O que fazer: Retome o texto sobre o fim político de José Serra e o novo protagonismo do STF, dando continuidade a ele logo após a última frase do trecho fornecido.

Trecho fornecido:
-.-.-
Há
dois marcos na nova etapa da jogo político brasileiro: o fim político
de José Serra e o novo protagonismo político do STF (Supremo Tribunal
Federal).
Vamos analisar algumas variáveis que serão determinantes do novo tempo político.
A luta pela civilidade política ainda tem um longuíssimo caminho pela frente.
1. A radicalização exacerbada não desaparece com Serra.
A ultradireita que emergiu no país nos
últimos anos não se organizou em torno de Serra. Ele foi apenas o
oportunista que pretendeu cavalgar a onda – como tantas outras que
cavalgou, antes, como a do desenvolvimentismo, da socialdemocracia, sem
nunca empunhar de fato a bandeira. Hoje está claro, mesmo para quem
conviveu a vida toda com ele, que jamais passou de um arrivista.
-.-.-
Dados registrados:
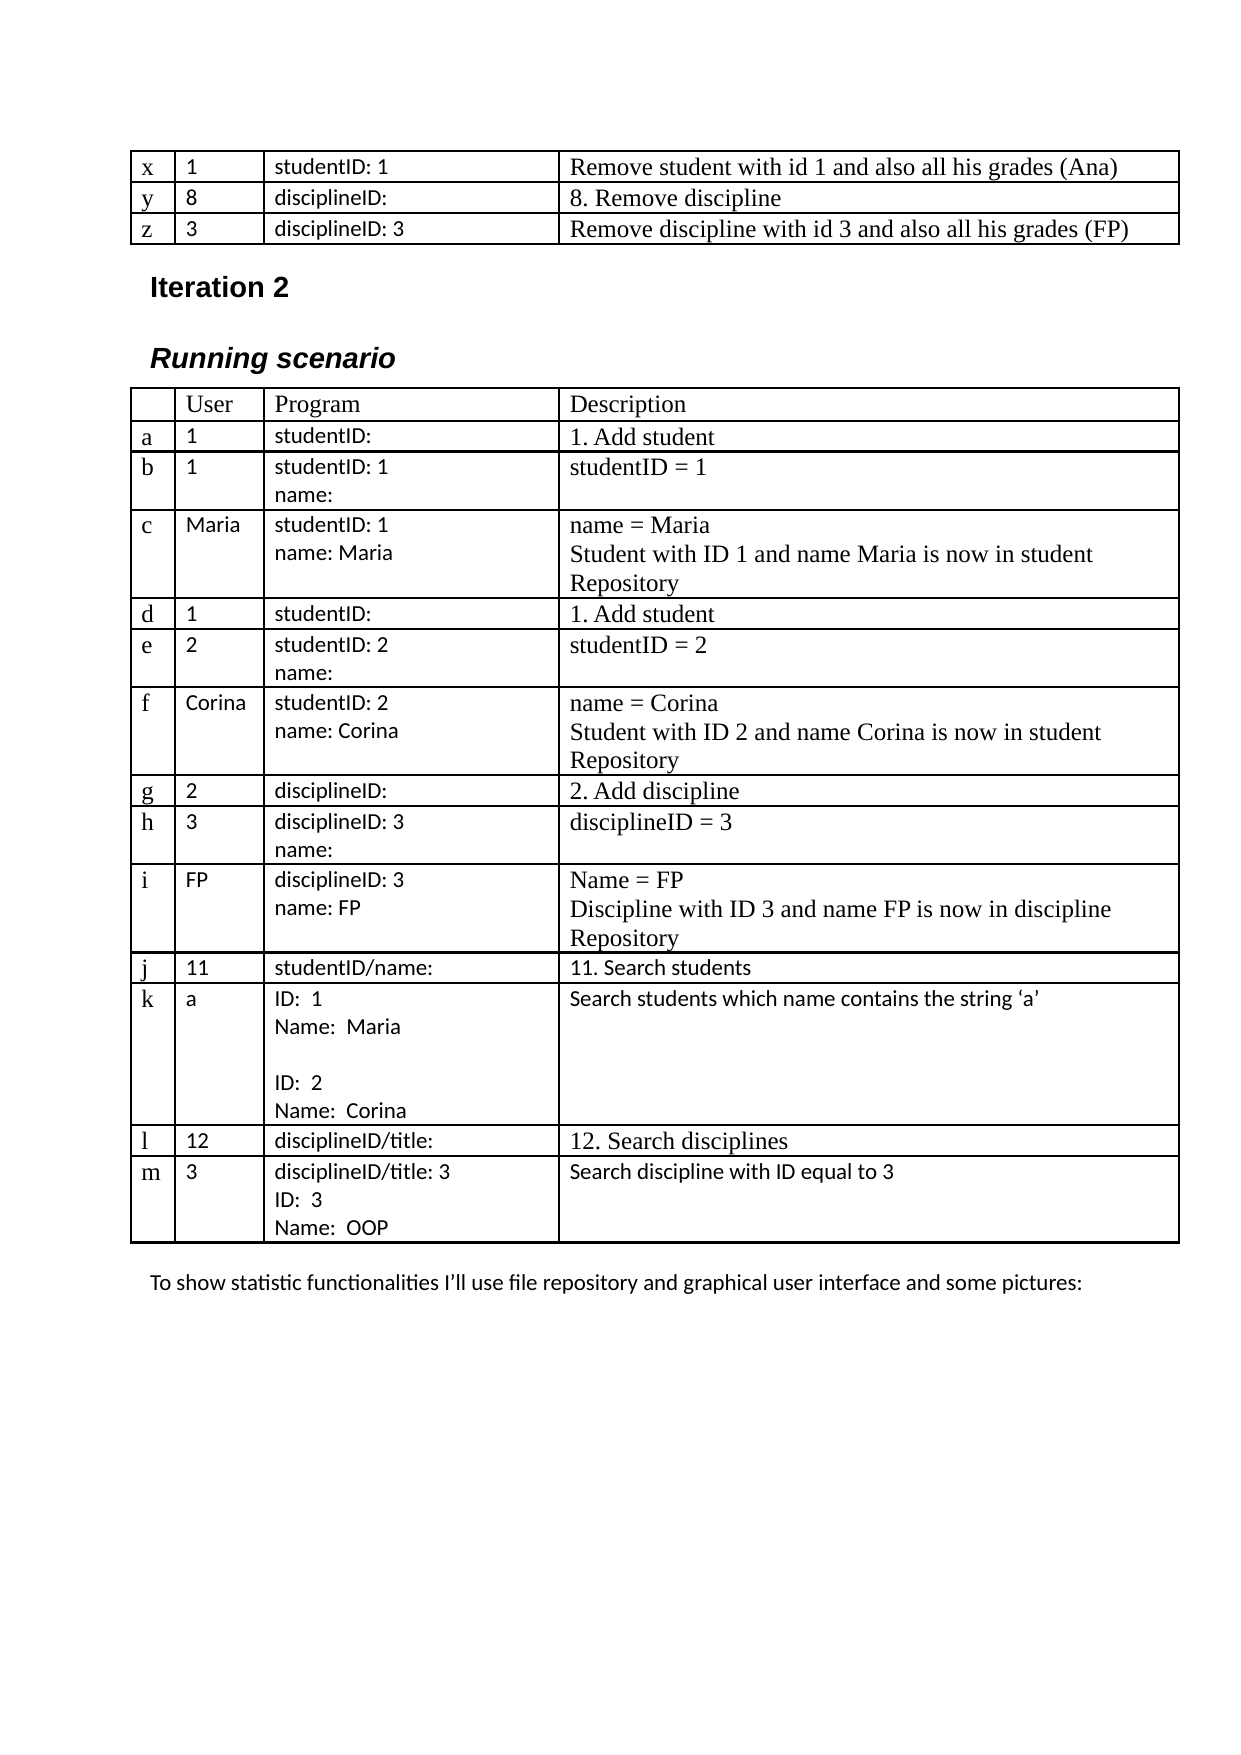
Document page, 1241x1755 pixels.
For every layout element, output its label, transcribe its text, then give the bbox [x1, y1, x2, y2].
-.-.-
Resposta do exercício:
Como
explico na abertura da série “O caso de Veja”, o ódio como arma
política começou como um sentimento algo difuso, que ganhou eco na
agressividade de alguns comentaristas de televisão – imitando o estilo
da Fox norte-americana. O episódio do “mensalão” serviu como agente
deflagrador da intolerância, assim como a perspectiva da velha mídia de
derrubar mais um presidente e retornar aos tempos de glória do
pós-impeachment.
Apesar do
gatilho ter sido o “mensalão”, é algo muito mais orgânico, cuja raiz (em
termos globais) está na ascensão das novas massas, no fim do sonho
neoliberal, no protagonismo da mídia na era Murdoch.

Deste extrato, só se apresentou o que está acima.